L’actuelle chapelle des apparitions a été construite et inaugurée dès l’été 1933. La réalité des apparitions et du message a été reconnue par Mgr. Kerkhofs, évêque de Liège, le 22 août 1949.

Qui est Mariette ?

ariette Béco, née le 25 mars 1921, est l’aînée d’une famille de sept enfants. Les Béco vivent dans une grande précarité. Ils habitent une modeste maison ouvrière isolée, située en retrait de la route, à l’écart du village de Banneux. Au moment des apparitions, Mariette, dont la famille ne pratique pas, ne fréquente plus l’église ni le catéchisme depuis plus de deux mois.

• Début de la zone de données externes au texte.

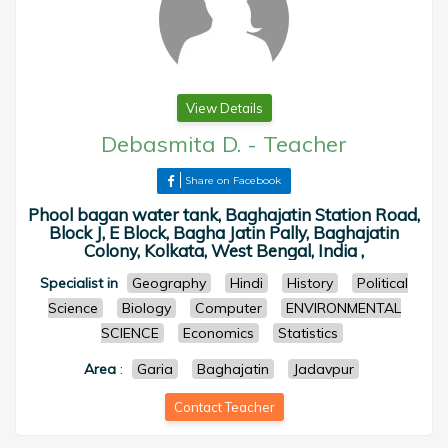
View Details
Debasmita D.
-
Teacher
Share on Facebook
Phool bagan water tank, Baghajatin Station Road,
Block J, E Block, Bagha Jatin Pally, Baghajatin
Colony, Kolkata, West Bengal, India ,
Specialist in
Geography
Hindi
History
Political
Science
Biology
Computer
ENVIRONMENTAL
SCIENCE
Economics
Statistics
Area
:
Garia
Baghajatin
Jadavpur
Contact Teacher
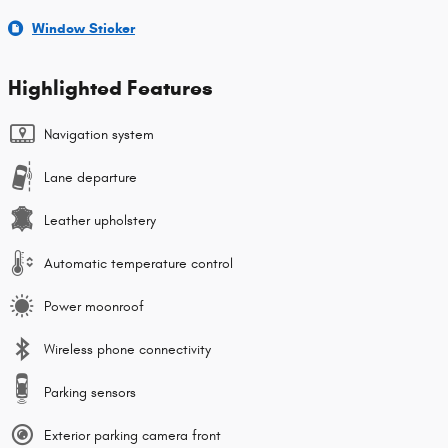
Window Sticker
Highlighted Features
Navigation system
Lane departure
Leather upholstery
Automatic temperature control
Power moonroof
Wireless phone connectivity
Parking sensors
Exterior parking camera front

Au cours des diverses enquêtes menées après les apparitions par médecins et prêtres, on constate que Mariette est une adolescente équilibrée, douée d’un solide sens pratique. Elle fera l’objet de très nombreux interrogatoires. Devenue adulte, Mariette ne put se marier avec celui qu’elle aimait mais sous l’influence de ses sœurs en épousa un autre qui l’exploita. Divorcée, elle ne se remaria pas. Souffrant beaucoup, elle venait prier seule de nuit sur le lieu des apparitions.

Comment était-Elle ?

Une belle Dame habillée d’une robe blanche, avec une ceinture bleue. Les mains jointes, tournées vers le bas. Des rayons rouges émanent de sa tête.